CONTRAIREMENT aux inhibiteurs de la reverse transcriptase ou de la protéase qui agissent à l'intérieur de la cellule, les inhibiteurs de fusion ou d'entrée (IF), avec lesquels il ne semble pas exister de résistance croisée, empêchent l’entrée du VIH dans la cellule hôte en entravant la fusion des membranes virale et cellulaire. La liaison de la glycoprotéine d’enveloppe gp120 au récepteur CD4 et au corécepteur (récepteur de chimiokines, CCR5 ou CXCR4) induit des changements de conformation au niveau de la gp41 responsable de la fusion des membranes virales et cellulaires. De par son homologie de séquence avec une région de HR2 (T20) de la gp41, l’enfuvirtide (IF T20) se lie à cette dernière, empêchant ainsi la formation d’une structure en épingle à cheveux au niveau de la gp41 qui permet son exposition et l’insertion du peptide de fusion dans la membrane cellulaire, étape cruciale pour le phénomène de fusion des membranes virales et cellulaires.

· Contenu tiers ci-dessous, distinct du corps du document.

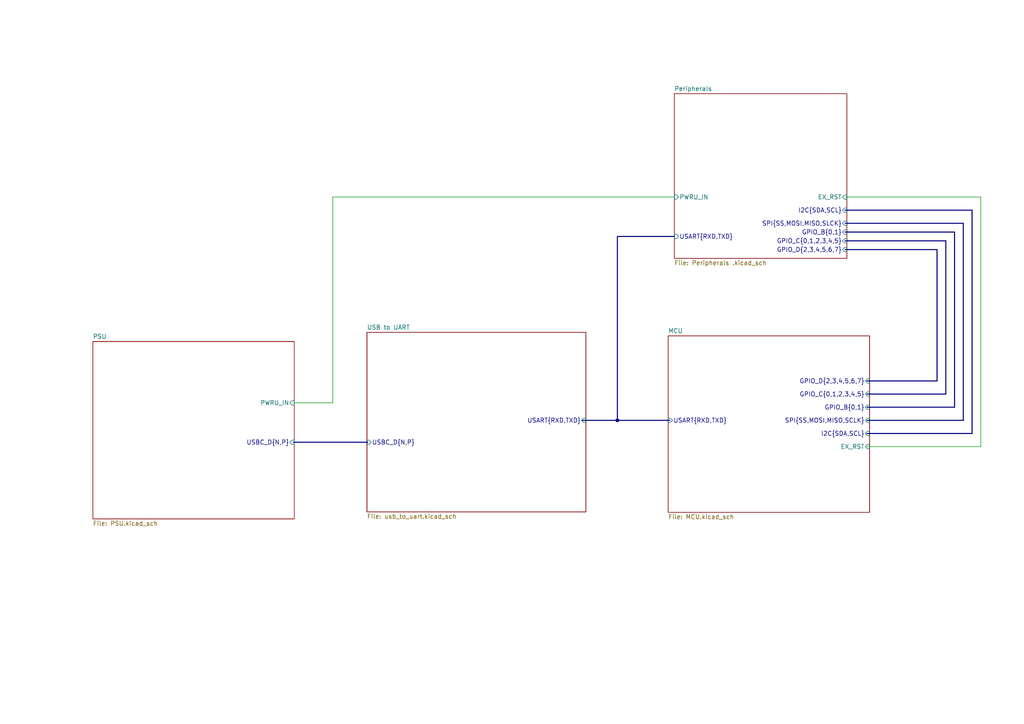
<source format=kicad_sch>
(kicad_sch
	(version 20231120)
	(generator "eeschema")
	(generator_version "8.0")
	(uuid "4f6ede97-95f2-479b-8a62-4dd4f1f7b83b")
	(paper "A4")
	(lib_symbols)
	(junction
		(at 179.07 121.92)
		(diameter 0)
		(color 0 0 0 0)
		(uuid "21259475-6761-47c8-8cf5-7f3068da2a62")
	)
	(wire
		(pts
			(xy 195.58 57.15) (xy 96.52 57.15)
		)
		(stroke
			(width 0)
			(type default)
		)
		(uuid "045346d5-3883-4939-bb2a-36f8287aac11")
	)
	(bus
		(pts
			(xy 168.91 121.92) (xy 179.07 121.92)
		)
		(stroke
			(width 0)
			(type default)
		)
		(uuid "0a4a3c42-73b6-4713-91dc-4fc4e5ecd157")
	)
	(bus
		(pts
			(xy 179.07 68.58) (xy 179.07 121.92)
		)
		(stroke
			(width 0)
			(type default)
		)
		(uuid "0f263445-e089-42c1-8651-3cb5b1d8a6c1")
	)
	(bus
		(pts
			(xy 251.46 121.92) (xy 279.4 121.92)
		)
		(stroke
			(width 0)
			(type default)
		)
		(uuid "1f6b3690-f01c-460b-b2df-c07d76c5496c")
	)
	(bus
		(pts
			(xy 245.11 69.85) (xy 274.32 69.85)
		)
		(stroke
			(width 0)
			(type default)
		)
		(uuid "2698f41d-2cd1-4017-af73-3da5bd2a3040")
	)
	(bus
		(pts
			(xy 251.46 125.73) (xy 281.94 125.73)
		)
		(stroke
			(width 0)
			(type default)
		)
		(uuid "278a1086-6405-472b-9adb-f82a79c8d28d")
	)
	(wire
		(pts
			(xy 96.52 57.15) (xy 96.52 116.84)
		)
		(stroke
			(width 0)
			(type default)
		)
		(uuid "2d8b7c82-6e38-48ce-8bcd-6f4ae0bf2f53")
	)
	(bus
		(pts
			(xy 195.58 68.58) (xy 179.07 68.58)
		)
		(stroke
			(width 0)
			(type default)
		)
		(uuid "2f1d6746-a84b-4b6e-bb49-77f8743e6792")
	)
	(bus
		(pts
			(xy 85.09 128.27) (xy 106.68 128.27)
		)
		(stroke
			(width 0)
			(type default)
		)
		(uuid "386c50b1-9cad-464d-a6e6-c8cebbc8f271")
	)
	(bus
		(pts
			(xy 274.32 69.85) (xy 274.32 114.3)
		)
		(stroke
			(width 0)
			(type default)
		)
		(uuid "4c914340-3547-4ead-9b7b-69faabb18622")
	)
	(bus
		(pts
			(xy 179.07 121.92) (xy 194.31 121.92)
		)
		(stroke
			(width 0)
			(type default)
		)
		(uuid "546872a5-0a7e-4338-93dc-1872af6a4114")
	)
	(wire
		(pts
			(xy 85.09 116.84) (xy 96.52 116.84)
		)
		(stroke
			(width 0)
			(type default)
		)
		(uuid "5746888e-1fe5-48de-a4dc-6091bc694daa")
	)
	(bus
		(pts
			(xy 276.86 118.11) (xy 276.86 67.31)
		)
		(stroke
			(width 0)
			(type default)
		)
		(uuid "59a9a524-2b66-44c0-ad56-3ab7fc6ee81f")
	)
	(wire
		(pts
			(xy 251.46 129.54) (xy 284.48 129.54)
		)
		(stroke
			(width 0)
			(type default)
		)
		(uuid "74410d39-09a5-4964-92a5-64f8bee3b8a4")
	)
	(bus
		(pts
			(xy 245.11 67.31) (xy 276.86 67.31)
		)
		(stroke
			(width 0)
			(type default)
		)
		(uuid "76feffcd-eba1-44dd-a146-a6bd8913f92a")
	)
	(bus
		(pts
			(xy 281.94 60.96) (xy 281.94 125.73)
		)
		(stroke
			(width 0)
			(type default)
		)
		(uuid "7f8a18ae-ef2b-4830-8357-278ebe4b7113")
	)
	(wire
		(pts
			(xy 284.48 129.54) (xy 284.48 57.15)
		)
		(stroke
			(width 0)
			(type default)
		)
		(uuid "8055e00e-8a77-43f4-9d50-26108937aa8e")
	)
	(bus
		(pts
			(xy 271.78 110.49) (xy 271.78 72.39)
		)
		(stroke
			(width 0)
			(type default)
		)
		(uuid "8594b246-e77f-4a63-b32c-2167638540da")
	)
	(bus
		(pts
			(xy 245.11 72.39) (xy 271.78 72.39)
		)
		(stroke
			(width 0)
			(type default)
		)
		(uuid "87c8ba46-ec74-4a57-9a87-e44b65e134b7")
	)
	(wire
		(pts
			(xy 245.11 57.15) (xy 284.48 57.15)
		)
		(stroke
			(width 0)
			(type default)
		)
		(uuid "9c08e755-afc8-451e-81d6-62de71b98b6b")
	)
	(bus
		(pts
			(xy 279.4 121.92) (xy 279.4 64.77)
		)
		(stroke
			(width 0)
			(type default)
		)
		(uuid "c2a22e8b-a23d-482d-8815-0bf0d07ac8a2")
	)
	(bus
		(pts
			(xy 251.46 110.49) (xy 271.78 110.49)
		)
		(stroke
			(width 0)
			(type default)
		)
		(uuid "cfb2ba04-05e1-4db7-8d27-656a54327dfb")
	)
	(bus
		(pts
			(xy 251.46 118.11) (xy 276.86 118.11)
		)
		(stroke
			(width 0)
			(type default)
		)
		(uuid "cfdd8444-d407-45e1-b74c-8f0a16060a3f")
	)
	(bus
		(pts
			(xy 245.11 60.96) (xy 281.94 60.96)
		)
		(stroke
			(width 0)
			(type default)
		)
		(uuid "d6e803a9-22d6-4e4d-a607-94065d2e745a")
	)
	(bus
		(pts
			(xy 251.46 114.3) (xy 274.32 114.3)
		)
		(stroke
			(width 0)
			(type default)
		)
		(uuid "f6552082-d050-477d-a0f0-01b0f9518807")
	)
	(bus
		(pts
			(xy 245.11 64.77) (xy 279.4 64.77)
		)
		(stroke
			(width 0)
			(type default)
		)
		(uuid "faca189f-4136-48a9-9dfe-4b8b42dda969")
	)
	(sheet
		(at 195.58 27.178)
		(size 50.038 47.752)
		(fields_autoplaced yes)
		(stroke
			(width 0.1524)
			(type solid)
		)
		(fill
			(color 0 0 0 0.0000)
		)
		(uuid "14c97030-692e-4ee9-b2cf-7b98b548d1f9")
		(property "Sheetname" "Peripherals"
			(at 195.58 26.4664 0)
			(effects
				(font
					(size 1.27 1.27)
				)
				(justify left bottom)
			)
		)
		(property "Sheetfile" "Peripherals .kicad_sch"
			(at 195.58 75.5146 0)
			(effects
				(font
					(size 1.27 1.27)
				)
				(justify left top)
			)
		)
		(pin "GPIO_D{2,3,4,5,6,7}" input
			(at 245.618 72.39 0)
			(effects
				(font
					(size 1.27 1.27)
				)
				(justify right)
			)
			(uuid "be3d7979-f95f-44f3-b47f-b9e3c66506cd")
		)
		(pin "GPIO_C{0,1,2,3,4,5}" input
			(at 245.618 69.85 0)
			(effects
				(font
					(size 1.27 1.27)
				)
				(justify right)
			)
			(uuid "798139c4-8fcf-4724-8260-ad198f6d83cf")
		)
		(pin "GPIO_B{0,1}" input
			(at 245.618 67.31 0)
			(effects
				(font
					(size 1.27 1.27)
				)
				(justify right)
			)
			(uuid "a2080148-41a3-4826-b47b-9a57882671f0")
		)
		(pin "EX_RST" input
			(at 245.618 57.15 0)
			(effects
				(font
					(size 1.27 1.27)
				)
				(justify right)
			)
			(uuid "38eb26eb-107c-4e1b-a12b-6ae21d7ee5af")
		)
		(pin "SPI{SS,MOSI,MISO,SLCK}" input
			(at 245.618 64.77 0)
			(effects
				(font
					(size 1.27 1.27)
				)
				(justify right)
			)
			(uuid "affd473f-d4cc-40c9-bb76-da28ddd26f37")
		)
		(pin "I2C{SDA,SCL}" input
			(at 245.618 60.96 0)
			(effects
				(font
					(size 1.27 1.27)
				)
				(justify right)
			)
			(uuid "a8b2f3cb-4705-4f42-8478-c65156c79cb3")
		)
		(pin "USART{RXD,TXD}" input
			(at 195.58 68.58 180)
			(effects
				(font
					(size 1.27 1.27)
				)
				(justify left)
			)
			(uuid "9862f39a-6e45-438e-afea-d6189c231e1c")
		)
		(pin "PWRU_IN" input
			(at 195.58 57.15 180)
			(effects
				(font
					(size 1.27 1.27)
				)
				(justify left)
			)
			(uuid "61657d96-be78-45a7-90a3-834b9506ea64")
		)
		(instances
			(project "Socet_Onboarding"
				(path "/4f6ede97-95f2-479b-8a62-4dd4f1f7b83b"
					(page "5")
				)
			)
		)
	)
	(sheet
		(at 106.426 96.393)
		(size 63.5 52.07)
		(fields_autoplaced yes)
		(stroke
			(width 0.1524)
			(type solid)
		)
		(fill
			(color 0 0 0 0.0000)
		)
		(uuid "4ba34c4f-cae1-4ac6-887c-fb133a586865")
		(property "Sheetname" "USB to UART"
			(at 106.426 95.6814 0)
			(effects
				(font
					(size 1.27 1.27)
				)
				(justify left bottom)
			)
		)
		(property "Sheetfile" "usb_to_uart.kicad_sch"
			(at 106.426 149.0476 0)
			(effects
				(font
					(size 1.27 1.27)
				)
				(justify left top)
			)
		)
		(pin "USBC_D{N,P}" input
			(at 106.426 128.27 180)
			(effects
				(font
					(size 1.27 1.27)
				)
				(justify left)
			)
			(uuid "656216b3-bb60-461b-a771-f6e7d17c7b4c")
		)
		(pin "USART{RXD,TXD}" input
			(at 169.926 121.92 0)
			(effects
				(font
					(size 1.27 1.27)
				)
				(justify right)
			)
			(uuid "3fdb4650-7f13-41c6-b263-f64cbc837dc2")
		)
		(instances
			(project "Socet_Onboarding"
				(path "/4f6ede97-95f2-479b-8a62-4dd4f1f7b83b"
					(page "4")
				)
			)
		)
	)
	(sheet
		(at 193.802 97.409)
		(size 58.42 51.181)
		(fields_autoplaced yes)
		(stroke
			(width 0.1524)
			(type solid)
		)
		(fill
			(color 0 0 0 0.0000)
		)
		(uuid "a61c5ec3-642e-4c89-b5f4-3f455b3b91ee")
		(property "Sheetname" "MCU"
			(at 193.802 96.6974 0)
			(effects
				(font
					(size 1.27 1.27)
				)
				(justify left bottom)
			)
		)
		(property "Sheetfile" "MCU.kicad_sch"
			(at 193.802 149.1746 0)
			(effects
				(font
					(size 1.27 1.27)
				)
				(justify left top)
			)
		)
		(pin "USART{RXD,TXD}" input
			(at 193.802 121.92 180)
			(effects
				(font
					(size 1.27 1.27)
				)
				(justify left)
			)
			(uuid "826253cb-1855-445b-8816-400aae31d1a3")
		)
		(pin "I2C{SDA,SCL}" input
			(at 252.222 125.73 0)
			(effects
				(font
					(size 1.27 1.27)
				)
				(justify right)
			)
			(uuid "44e28e65-339f-40bd-b54f-216d594e32e3")
		)
		(pin "SPI{SS,MOSI,MISO,SCLK}" input
			(at 252.222 121.92 0)
			(effects
				(font
					(size 1.27 1.27)
				)
				(justify right)
			)
			(uuid "0785d4fb-d393-4071-9baa-550f96572c9a")
		)
		(pin "EX_RST" input
			(at 252.222 129.54 0)
			(effects
				(font
					(size 1.27 1.27)
				)
				(justify right)
			)
			(uuid "57b189c6-2d49-4dc7-bd71-6f0369e99408")
		)
		(pin "GPIO_B{0,1}" input
			(at 252.222 118.11 0)
			(effects
				(font
					(size 1.27 1.27)
				)
				(justify right)
			)
			(uuid "7ff8907b-3dc5-4aee-84b7-c33976ef55d6")
		)
		(pin "GPIO_C{0,1,2,3,4,5}" input
			(at 252.222 114.3 0)
			(effects
				(font
					(size 1.27 1.27)
				)
				(justify right)
			)
			(uuid "a84b6af2-2165-4b28-b9b3-2f840cb757b9")
		)
		(pin "GPIO_D{2,3,4,5,6,7}" input
			(at 252.222 110.49 0)
			(effects
				(font
					(size 1.27 1.27)
				)
				(justify right)
			)
			(uuid "79ce5625-370f-45b1-84dc-5db350fbf502")
		)
		(instances
			(project "Socet_Onboarding"
				(path "/4f6ede97-95f2-479b-8a62-4dd4f1f7b83b"
					(page "2")
				)
			)
		)
	)
	(sheet
		(at 26.924 99.06)
		(size 58.42 51.435)
		(fields_autoplaced yes)
		(stroke
			(width 0.1524)
			(type solid)
		)
		(fill
			(color 0 0 0 0.0000)
		)
		(uuid "c73a435e-84d1-47f3-96bd-7afc98a52d98")
		(property "Sheetname" "PSU"
			(at 26.924 98.3484 0)
			(effects
				(font
					(size 1.27 1.27)
				)
				(justify left bottom)
			)
		)
		(property "Sheetfile" "PSU.kicad_sch"
			(at 26.924 151.0796 0)
			(effects
				(font
					(size 1.27 1.27)
				)
				(justify left top)
			)
		)
		(pin "USBC_D{N,P}" input
			(at 85.344 128.27 0)
			(effects
				(font
					(size 1.27 1.27)
				)
				(justify right)
			)
			(uuid "ac7588c5-8b2e-482c-8dda-0ad32c9adc6b")
		)
		(pin "PWRU_IN" input
			(at 85.344 116.84 0)
			(effects
				(font
					(size 1.27 1.27)
				)
				(justify right)
			)
			(uuid "38cae6e3-df78-44a9-905e-d2ecd46aba03")
		)
		(instances
			(project "Socet_Onboarding"
				(path "/4f6ede97-95f2-479b-8a62-4dd4f1f7b83b"
					(page "3")
				)
			)
		)
	)
	(sheet_instances
		(path "/"
			(page "1")
		)
	)
)

</source>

Les chercheurs ont développé une nouvelle approche consistant à fixer un groupe cholestérol à l’IF C34, qui mime une portion de la région C-terminale C34 de la région HR2 de la gp41 et d’activité antivirale in vitro plus puissante que le l’IF T20. Le choix d’un groupe cholestérol pour accroître la puissance d’un IF était dicté par deux arguments : augmentation de l’affinité membranaire, rôle particulier des nacelles lipidiques enrichies en cholestérol dans la fusion du VIH à la cellule cible.

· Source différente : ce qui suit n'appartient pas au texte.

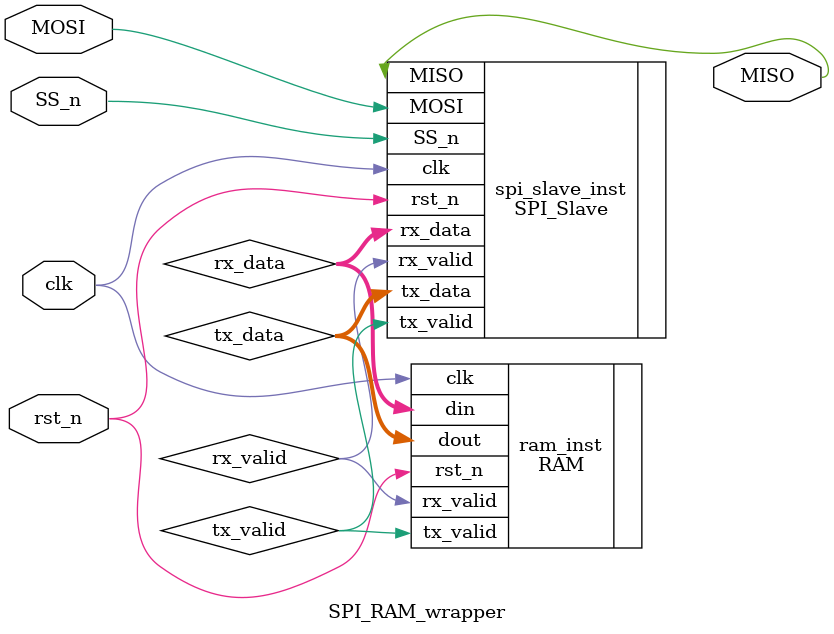
<source format=v>
module SPI_RAM_wrapper (
    input  MOSI,
    output MISO,
    input  SS_n,
    input  clk,
    input  rst_n
);
    wire [9:0] rx_data;    
    wire       rx_valid;   
    wire [7:0] tx_data;    
    wire       tx_valid;  

    // Instantiate SPI Slave
    SPI_Slave spi_slave_inst (
        .MOSI(MOSI),
        .MISO(MISO),
        .SS_n(SS_n),
        .clk(clk),
        .rst_n(rst_n),
        .rx_data(rx_data),     
        .tx_data(tx_data),     
        .rx_valid(rx_valid),   
        .tx_valid(tx_valid)    
    );
    RAM ram_inst (
        .din(rx_data),         
        .clk(clk),
        .rst_n(rst_n),
        .rx_valid(rx_valid),   
        .dout(tx_data),        
        .tx_valid(tx_valid)    
    );
endmodule

</source>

Augmente la puissance antivirale d’un facteur 50.

Ils ont observé que l’addition d’un groupe cholestérol au peptide C34 (C34-Chol) augmente la puissance antivirale de C34 d’un facteur 50 par rapport au peptide contrôle C34-Acm. Tandis qu’un peptide synthétisé en utilisant de l’acide palmitique (au lieu du cholestérol) a une activité comparable au C34 non cholestérolisé. Par ailleurs, l’addition d’un groupe cholestérol à l’analogue T20 n’a aucune action potentialisatrice.

Les chercheurs ont ensuite testé C34-Chol sur différentes souches virales. Ils ont trouvé à nouveau une augmentation spectaculaire de l’activité antivirale pour l’ensemble des souches. La comparaison des valeurs IC90 (mesure rigoureuse de la puissance antivirale) dans une série d’isolats primaires montre que C34-Chol a une activité de 25 à 100 fois plus importante que C34 ; de 50 à 400 fois plus élevée que l’enfuvirtide et de 15 à 300 fois celle d’un IF de seconde génération (T1249). Ce qui fait du peptide C34-Chol l’inhibiteur de fusion le plus puissant à ce jour.

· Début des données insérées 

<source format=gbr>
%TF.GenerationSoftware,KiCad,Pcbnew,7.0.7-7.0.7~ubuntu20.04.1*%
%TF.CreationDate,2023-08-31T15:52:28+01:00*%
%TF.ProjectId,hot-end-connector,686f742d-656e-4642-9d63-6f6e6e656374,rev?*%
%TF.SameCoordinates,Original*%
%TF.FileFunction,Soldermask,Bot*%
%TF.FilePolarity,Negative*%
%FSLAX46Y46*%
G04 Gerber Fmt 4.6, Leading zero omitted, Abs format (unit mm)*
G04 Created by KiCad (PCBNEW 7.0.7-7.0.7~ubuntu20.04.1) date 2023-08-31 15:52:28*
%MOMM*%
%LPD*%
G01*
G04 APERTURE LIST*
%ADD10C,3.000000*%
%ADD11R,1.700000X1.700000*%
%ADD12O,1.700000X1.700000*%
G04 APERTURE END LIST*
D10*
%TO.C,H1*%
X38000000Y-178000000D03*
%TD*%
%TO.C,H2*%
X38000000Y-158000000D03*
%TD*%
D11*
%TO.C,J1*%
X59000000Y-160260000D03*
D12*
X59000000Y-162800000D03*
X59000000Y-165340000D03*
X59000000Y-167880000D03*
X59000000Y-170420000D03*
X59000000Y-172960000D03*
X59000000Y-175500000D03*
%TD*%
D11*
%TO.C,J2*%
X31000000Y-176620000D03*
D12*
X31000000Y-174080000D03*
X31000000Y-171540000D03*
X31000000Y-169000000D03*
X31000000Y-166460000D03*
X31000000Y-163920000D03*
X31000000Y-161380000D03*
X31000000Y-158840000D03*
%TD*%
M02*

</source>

L’affinité de liaison à la membrane.

La persistance de l’action de C34-Chol a été mise en évidence par une expérience de lavage, après incubation de ce peptide et des peptides contrôles en présence de cellules P4-2/R5, visant à éliminer les peptides non liés. Le lavage était suivi d’une infection des cellules par VIH-HXB2. Au bout de 48 heures, l’IC50 n’était modifié que d’un facteur 7 pour le C34-Chol, alors que la différence d’IC50 était beaucoup plus marquée (facteur 400) pour le C34 non cholestérolisé. Ce résultat démontre que l’affinité de liaison de C34-Chol à la membrane est telle que ce composé n’est pas éliminé par le lavage, contrairement aux autres peptides.

À cela s’ajoute une autre propriété : l’augmentation in vivo de la demi-vie du peptide C34 par l’attachement du groupe cholestérol. Après l’injection sous-cutanée, à des souris, de 3,5 mg/kg de C34-Chol et du peptide contrôle C34-Acm, ce dernier était indétectable au bout de 6 heures alors qu’on détectait encore 130 nanoMol de C34-Chol dans le plasma 24 heures après, soit une concentration plus de 300 fois supérieure aux valeurs IC90 enregistrées avec diverses souches de VIH.

La fixation d’un inhibiteur de fusion à un groupe cholestérol apparaît donc comme un moyen simple mais très efficace d’accroître la puissance d’activité antivirale de cette famille d’agents anti-VIH. En outre, il ne semble pas impossible d’appliquer ce procédé d’attachement à d’autres virus enveloppés, estiment les auteurs.

P. Ingallinella et coll. Proceedings of the National Academy of Sciences, édition en ligne.